Within the first two miles, there are several hills – so be ready for that and stay under control early on – don’t go out too fast, or else this course will punish you in a way that other races can only dream of. As it was, I felt solid early on pace-wise, even struggling through the congestion. The one thing on my mind during those first few miles was my like of fuel in my stomach, as that evil microscopic annoyance basically yelled “EVERYBODY OUT!” about an hour after dinner Saturday night. The good internal vibes existed up until mile 9….and then I began to feel like I was already running on empty. Not a good point in the race to feel like this. Yet another note to 2018 runners: make sure you take in calories 2 hours before race time – top off your tank – because you’ll need the energy later.
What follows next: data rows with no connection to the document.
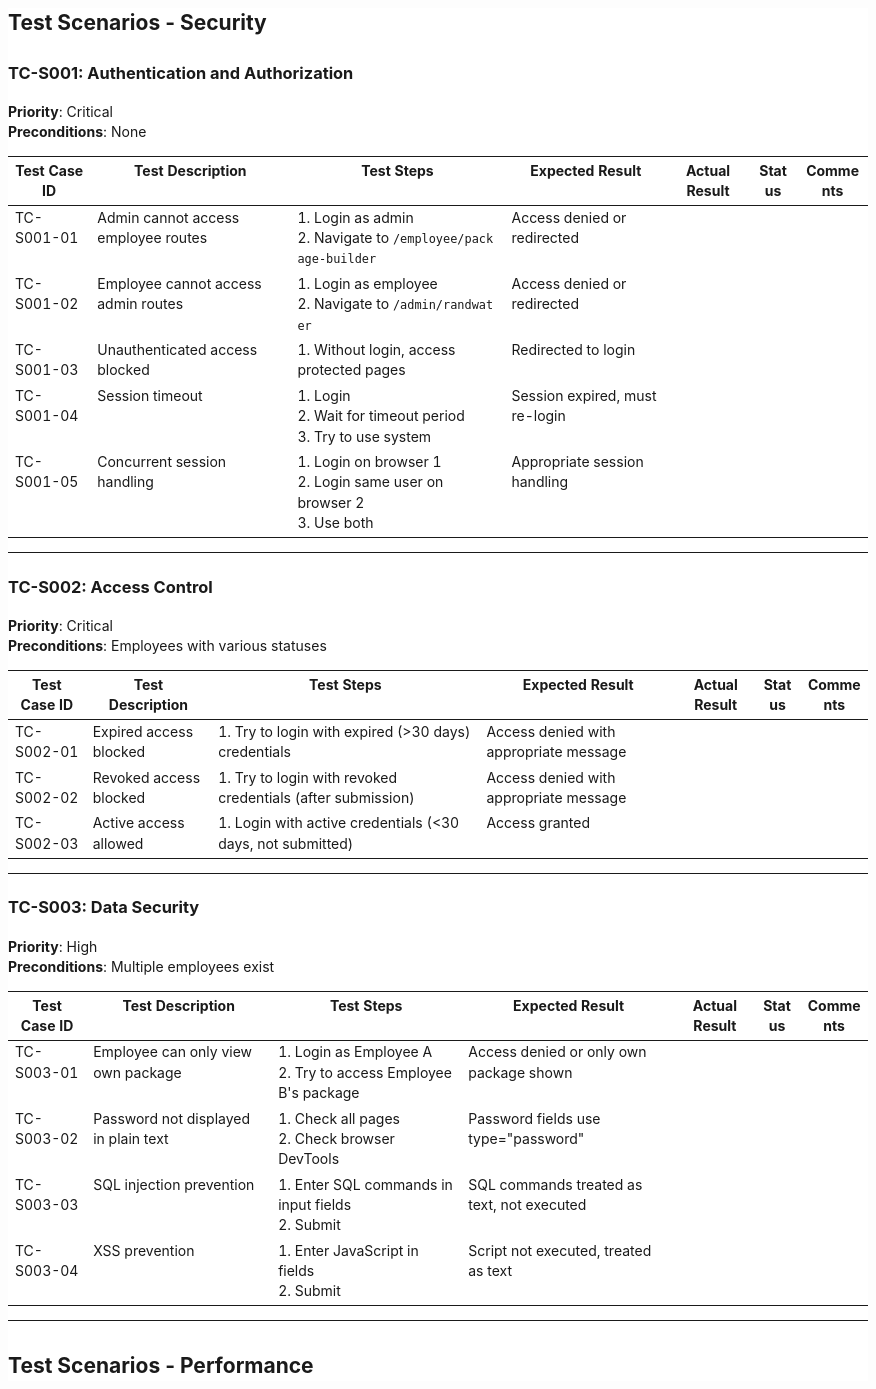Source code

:
## Test Scenarios - Security

### TC-S001: Authentication and Authorization
**Priority**: Critical  
**Preconditions**: None

| Test Case ID | Test Description | Test Steps | Expected Result | Actual Result | Status | Comments |
|--------------|-----------------|------------|-----------------|---------------|---------|----------|
| TC-S001-01 | Admin cannot access employee routes | 1. Login as admin<br>2. Navigate to `/employee/package-builder` | Access denied or redirected | | | |
| TC-S001-02 | Employee cannot access admin routes | 1. Login as employee<br>2. Navigate to `/admin/randwater` | Access denied or redirected | | | |
| TC-S001-03 | Unauthenticated access blocked | 1. Without login, access protected pages | Redirected to login | | | |
| TC-S001-04 | Session timeout | 1. Login<br>2. Wait for timeout period<br>3. Try to use system | Session expired, must re-login | | | |
| TC-S001-05 | Concurrent session handling | 1. Login on browser 1<br>2. Login same user on browser 2<br>3. Use both | Appropriate session handling | | | |

---

### TC-S002: Access Control
**Priority**: Critical  
**Preconditions**: Employees with various statuses

| Test Case ID | Test Description | Test Steps | Expected Result | Actual Result | Status | Comments |
|--------------|-----------------|------------|-----------------|---------------|---------|----------|
| TC-S002-01 | Expired access blocked | 1. Try to login with expired (>30 days) credentials | Access denied with appropriate message | | | |
| TC-S002-02 | Revoked access blocked | 1. Try to login with revoked credentials (after submission) | Access denied with appropriate message | | | |
| TC-S002-03 | Active access allowed | 1. Login with active credentials (<30 days, not submitted) | Access granted | | | |

---

### TC-S003: Data Security
**Priority**: High  
**Preconditions**: Multiple employees exist

| Test Case ID | Test Description | Test Steps | Expected Result | Actual Result | Status | Comments |
|--------------|-----------------|------------|-----------------|---------------|---------|----------|
| TC-S003-01 | Employee can only view own package | 1. Login as Employee A<br>2. Try to access Employee B's package | Access denied or only own package shown | | | |
| TC-S003-02 | Password not displayed in plain text | 1. Check all pages<br>2. Check browser DevTools | Password fields use type="password" | | | |
| TC-S003-03 | SQL injection prevention | 1. Enter SQL commands in input fields<br>2. Submit | SQL commands treated as text, not executed | | | |
| TC-S003-04 | XSS prevention | 1. Enter JavaScript in fields<br>2. Submit | Script not executed, treated as text | | | |

---

## Test Scenarios - Performance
By Mile 10, I knew this wasn’t going to be my day. I was coughing a lot, and felt like I didn’t take in enough water – remember that water stations are every 2 miles, not every single mile like lots of other marathons. This was something else I didn’t plan for – and not knowing the distance between water stops was a pure rookie mistake on my part. Mile 10, however, provided the runners with a view of the Lincoln Memorial and the sounds of the Marine Band. This lifted me up a bit – and I was already beginning to need the motivation. As it turns out, one of the most amazing moments of the race was just ahead of me.
If you really want to know where the heart and soul of this race resides, it beats within the Blue Mile, which begins at Mile Marker 12. To the left and right of the runners’ lane were plaques with fallen soldiers’ pictures, names and ranks. It went on for what felt like 3/4 of a mile. Any chatting between runners ceased the moment you crossed into this part of the course. You could literally hear a pin drop. Some runners stopped in front specific plaques, lowered their heads in silent prayer, and then Marined Up and soldiered on. At the end of this 3/4 mile tribute, family and friends of the fallen held American flags on either side of the course and yelled inspiration to us all…….for what felt like another 3/4 of a mile. If this part of the course didn’t lite your fire, then quite simply your pilot light is out. I get chills just thinking about it 48 hours later.
At Mile 17, the course brings you onto The Mall, where you enjoy the views of hte Capital Building, The Smithsonian, and other awesome museums. It was at this point where I met Al. Al is pretty amazing, as he has completed all 42 of the Marine Corps Marathons, from 1976 to present. I said my hello and congratulations on this incredible streak. His response was simple “…it keeps me young!” It was a quick exchange – but one that was pretty awesome.
By Mile 19, I felt like I wanted to quit. I had been fighting this feeling most of the morning, but by this point it almost overwhelmed me. Thank Zues that a marine happened to be there at that moment and began to yell encouragement. “Time to suck it up!!! REMEMBER WHY YOU’RE HERE!” I must have heard those words from a number of Marines throughout the race – and those are the words I’m embracing as my mantra from now on. They got me through the final 7 miles, and up the final hill at mile 26.1.
After I received my medal, I waddled over to the water / gatorade station. During my walk, I met a man who was in his late 60’s / early 70’s. He was standing alone under a tree and looked somber. I asked if he was OK, and he said that he was fine – but the toughest part of his day comes next. I asked him to elaborate. His response “I’m going to visit my brother in Arlington right now – he’s earning one more medal.” I congratulated him on finishing and left him to his duties. Another moment I will never – ever – forget.
The race is not easy. Lots of concrete. A congested start / first mile. Not much shade. Temperatures that began at 45 degrees and went to 80 in 4 hours. Hills early in the course sap you more than you realize. It’s a hard race – but it’s the hard that makes it great.
A HUGE OORAH to my teammates, and everyone that supported us.